#### [Required action]
Leave the pictures in the listing below aside and reproduce exactly the lines starting with the one with "middle pip: (714, 383)" and going on through the one with "thumb cmc: (853, 187)", both ends included.

#### [Provided data]

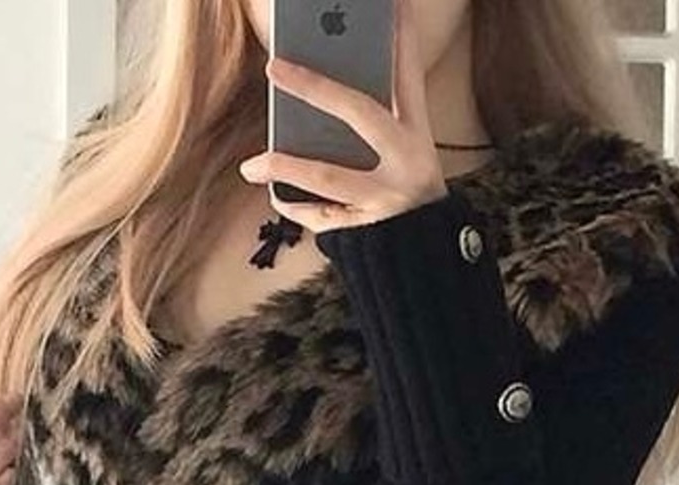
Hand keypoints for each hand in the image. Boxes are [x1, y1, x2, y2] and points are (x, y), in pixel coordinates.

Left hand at [237, 0, 448, 232]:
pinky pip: (323, 216)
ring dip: (286, 167)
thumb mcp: (405, 158)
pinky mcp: (368, 231)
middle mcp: (407, 163)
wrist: (428, 264)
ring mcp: (387, 199)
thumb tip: (321, 99)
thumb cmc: (407, 200)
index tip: (390, 6)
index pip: (408, 77)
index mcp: (418, 137)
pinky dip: (297, 207)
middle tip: (274, 67)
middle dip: (317, 87)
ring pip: (329, 176)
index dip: (400, 40)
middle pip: (361, 112)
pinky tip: (275, 196)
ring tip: (250, 166)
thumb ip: (375, 130)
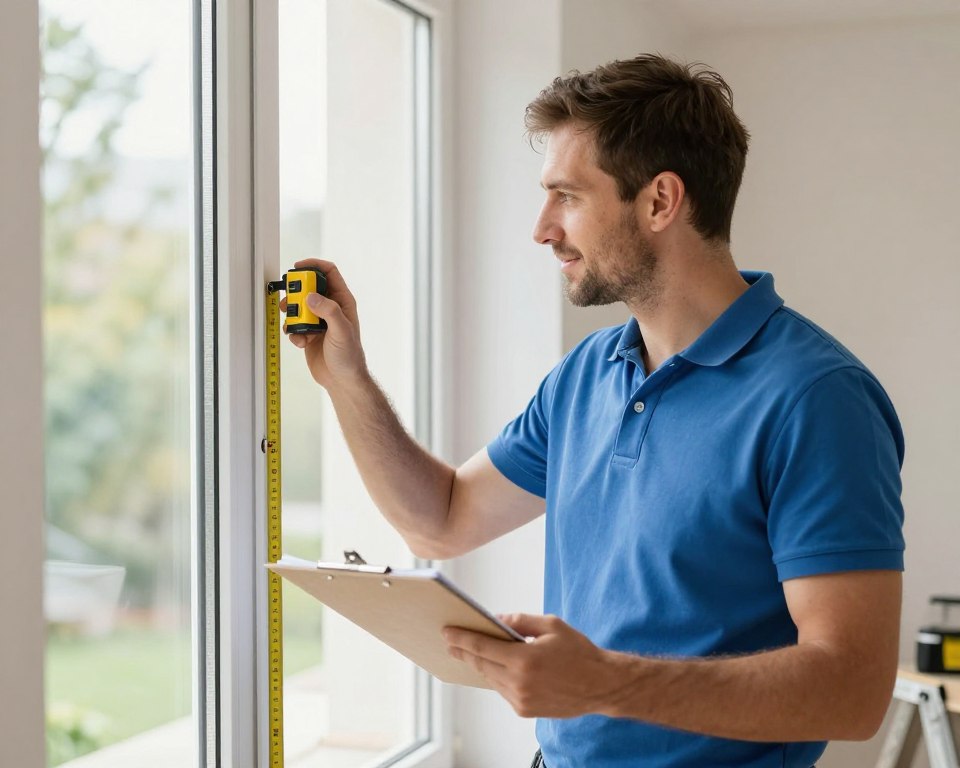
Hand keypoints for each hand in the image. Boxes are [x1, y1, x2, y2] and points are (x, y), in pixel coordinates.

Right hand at [280, 259, 366, 388]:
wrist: (341, 380)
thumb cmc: (349, 357)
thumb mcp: (342, 331)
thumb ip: (328, 311)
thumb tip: (311, 296)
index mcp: (342, 301)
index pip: (329, 273)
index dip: (314, 265)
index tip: (297, 267)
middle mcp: (330, 308)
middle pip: (308, 288)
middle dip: (296, 293)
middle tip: (290, 302)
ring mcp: (318, 320)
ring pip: (298, 306)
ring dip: (291, 314)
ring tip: (293, 324)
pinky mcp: (308, 332)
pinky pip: (294, 325)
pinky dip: (293, 332)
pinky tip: (301, 342)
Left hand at [443, 614, 624, 718]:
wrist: (601, 685)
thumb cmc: (578, 652)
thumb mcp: (551, 625)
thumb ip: (520, 621)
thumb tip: (497, 619)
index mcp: (524, 660)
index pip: (482, 647)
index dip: (462, 638)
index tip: (447, 632)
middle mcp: (519, 683)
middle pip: (481, 664)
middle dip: (464, 651)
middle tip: (449, 641)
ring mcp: (521, 700)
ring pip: (490, 678)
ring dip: (479, 664)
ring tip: (467, 651)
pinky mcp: (524, 710)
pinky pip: (502, 689)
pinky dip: (496, 676)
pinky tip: (490, 666)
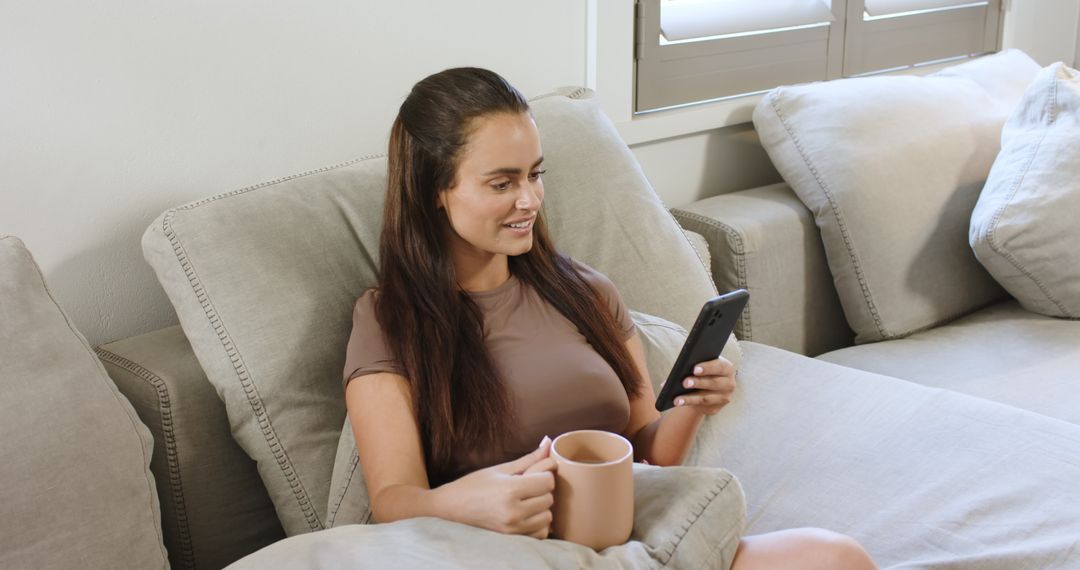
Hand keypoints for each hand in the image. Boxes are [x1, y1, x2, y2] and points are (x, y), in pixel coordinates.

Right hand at [437, 436, 555, 537]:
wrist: (451, 509)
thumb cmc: (474, 485)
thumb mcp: (500, 469)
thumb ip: (529, 459)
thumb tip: (548, 443)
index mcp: (510, 490)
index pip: (548, 481)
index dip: (543, 474)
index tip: (532, 473)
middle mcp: (513, 512)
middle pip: (549, 499)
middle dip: (542, 490)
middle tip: (526, 486)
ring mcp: (513, 529)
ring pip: (548, 517)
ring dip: (541, 508)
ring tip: (525, 501)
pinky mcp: (513, 539)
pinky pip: (541, 533)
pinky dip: (538, 524)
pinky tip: (525, 515)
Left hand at [672, 356, 735, 414]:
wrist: (706, 386)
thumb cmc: (703, 371)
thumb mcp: (703, 365)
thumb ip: (696, 364)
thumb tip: (681, 369)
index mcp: (727, 368)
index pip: (719, 367)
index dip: (707, 368)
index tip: (695, 369)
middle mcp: (729, 383)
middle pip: (714, 383)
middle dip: (698, 383)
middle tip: (685, 383)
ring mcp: (724, 397)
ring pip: (706, 398)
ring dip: (691, 398)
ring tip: (677, 399)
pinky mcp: (716, 407)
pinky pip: (701, 406)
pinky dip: (689, 403)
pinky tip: (678, 402)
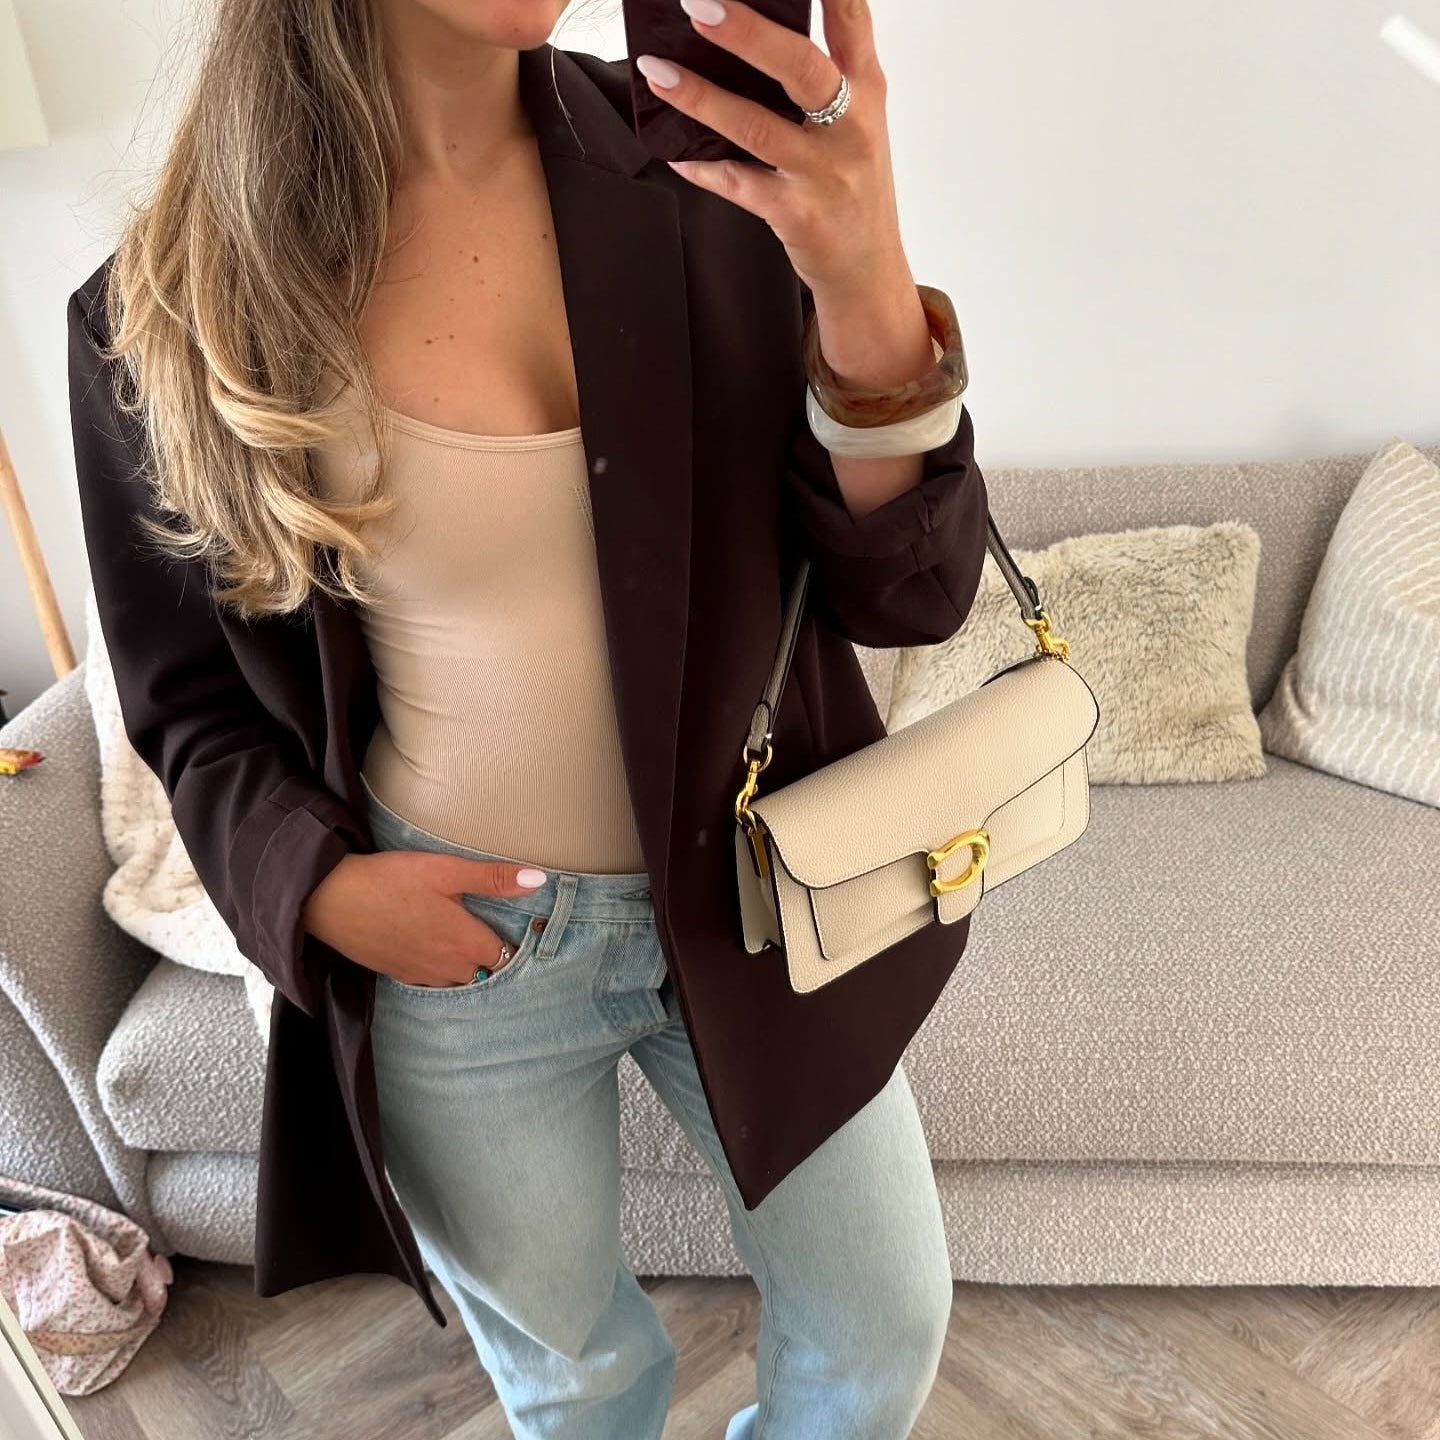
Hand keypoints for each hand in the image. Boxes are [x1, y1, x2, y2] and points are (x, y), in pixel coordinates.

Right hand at [302, 851, 546, 988]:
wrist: (331, 900)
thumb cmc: (392, 880)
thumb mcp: (446, 871)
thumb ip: (493, 879)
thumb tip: (539, 880)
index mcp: (464, 941)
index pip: (506, 957)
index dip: (516, 946)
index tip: (523, 934)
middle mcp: (447, 966)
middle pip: (484, 973)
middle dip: (494, 960)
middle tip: (498, 937)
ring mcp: (420, 974)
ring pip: (457, 981)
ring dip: (468, 969)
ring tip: (470, 946)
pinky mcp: (397, 974)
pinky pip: (430, 981)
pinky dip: (440, 971)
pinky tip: (435, 952)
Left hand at [635, 0, 908, 301]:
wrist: (868, 269)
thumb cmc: (853, 187)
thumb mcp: (857, 123)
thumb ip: (827, 75)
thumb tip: (755, 32)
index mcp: (866, 91)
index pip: (853, 19)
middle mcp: (851, 127)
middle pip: (800, 67)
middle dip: (746, 32)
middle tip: (698, 5)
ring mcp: (823, 173)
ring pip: (756, 127)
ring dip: (700, 97)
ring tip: (658, 71)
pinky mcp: (797, 214)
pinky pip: (737, 183)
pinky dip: (701, 165)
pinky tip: (675, 150)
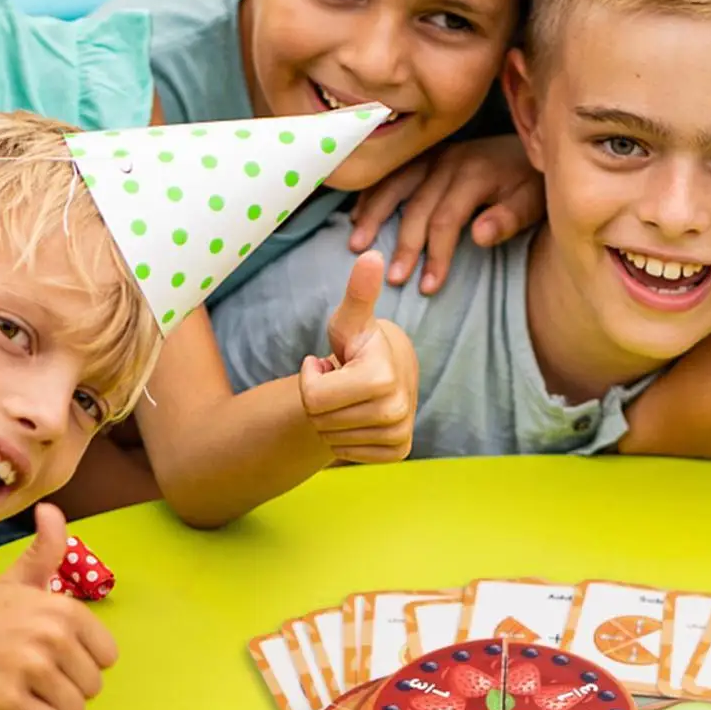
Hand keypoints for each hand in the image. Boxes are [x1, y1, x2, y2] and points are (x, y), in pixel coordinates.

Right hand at [0, 505, 117, 709]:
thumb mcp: (16, 583)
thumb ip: (45, 551)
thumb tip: (52, 510)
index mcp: (63, 610)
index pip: (107, 657)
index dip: (81, 661)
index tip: (50, 654)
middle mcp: (51, 636)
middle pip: (92, 686)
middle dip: (65, 687)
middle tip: (30, 675)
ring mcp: (30, 669)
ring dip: (51, 708)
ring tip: (22, 690)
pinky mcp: (9, 702)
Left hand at [299, 253, 419, 463]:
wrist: (391, 371)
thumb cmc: (359, 343)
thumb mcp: (350, 319)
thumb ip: (358, 292)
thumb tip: (372, 255)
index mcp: (382, 376)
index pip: (314, 398)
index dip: (310, 379)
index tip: (326, 363)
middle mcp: (397, 408)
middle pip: (322, 420)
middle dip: (318, 400)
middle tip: (337, 382)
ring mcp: (400, 432)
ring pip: (333, 440)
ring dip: (330, 419)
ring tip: (347, 397)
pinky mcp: (399, 451)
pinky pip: (351, 454)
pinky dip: (345, 438)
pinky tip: (357, 417)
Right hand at [347, 134, 543, 295]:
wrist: (532, 146)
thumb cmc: (531, 183)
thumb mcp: (531, 203)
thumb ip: (507, 220)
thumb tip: (478, 237)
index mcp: (473, 175)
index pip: (446, 221)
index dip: (436, 255)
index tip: (428, 288)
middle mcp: (448, 162)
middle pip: (417, 207)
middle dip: (404, 246)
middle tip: (393, 279)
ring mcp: (433, 156)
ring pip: (395, 185)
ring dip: (374, 215)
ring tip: (357, 245)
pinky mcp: (425, 155)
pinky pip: (391, 174)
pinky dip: (372, 194)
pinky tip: (356, 215)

#### [Answer for the task]
middle pip: (714, 383)
middle dip: (698, 383)
middle tip: (685, 383)
ring mcp: (724, 397)
ring pip: (706, 398)
ring dip: (691, 398)
ring tip: (677, 399)
pinky mcp: (716, 407)
pinky pip: (701, 406)
pinky dip: (689, 403)
pinky tip: (678, 402)
Hand keypoints for each hand in the image. Boxes are [x1, y1, x2, y2] and points are (x, y), in pixel coordinates.

Right hand at [302, 851, 546, 988]:
wrist: (331, 900)
thumb cmc: (392, 880)
thumb mcp: (446, 871)
thumb ip: (493, 879)
thumb tip: (539, 880)
index mcp: (464, 941)
index pip: (506, 957)
index dip: (516, 946)
index tip: (523, 934)
middle mcp: (447, 966)
middle pip: (484, 973)
middle dip: (494, 960)
middle tip: (498, 937)
ring mcp: (420, 974)
ring pip: (457, 981)
ring dip: (468, 969)
ring tip: (470, 946)
pinky mcp: (397, 974)
pinky pip: (430, 981)
pinky dip: (440, 971)
pinky tip: (435, 952)
Left hand at [635, 0, 908, 301]:
wrist: (868, 269)
thumb cmc: (853, 187)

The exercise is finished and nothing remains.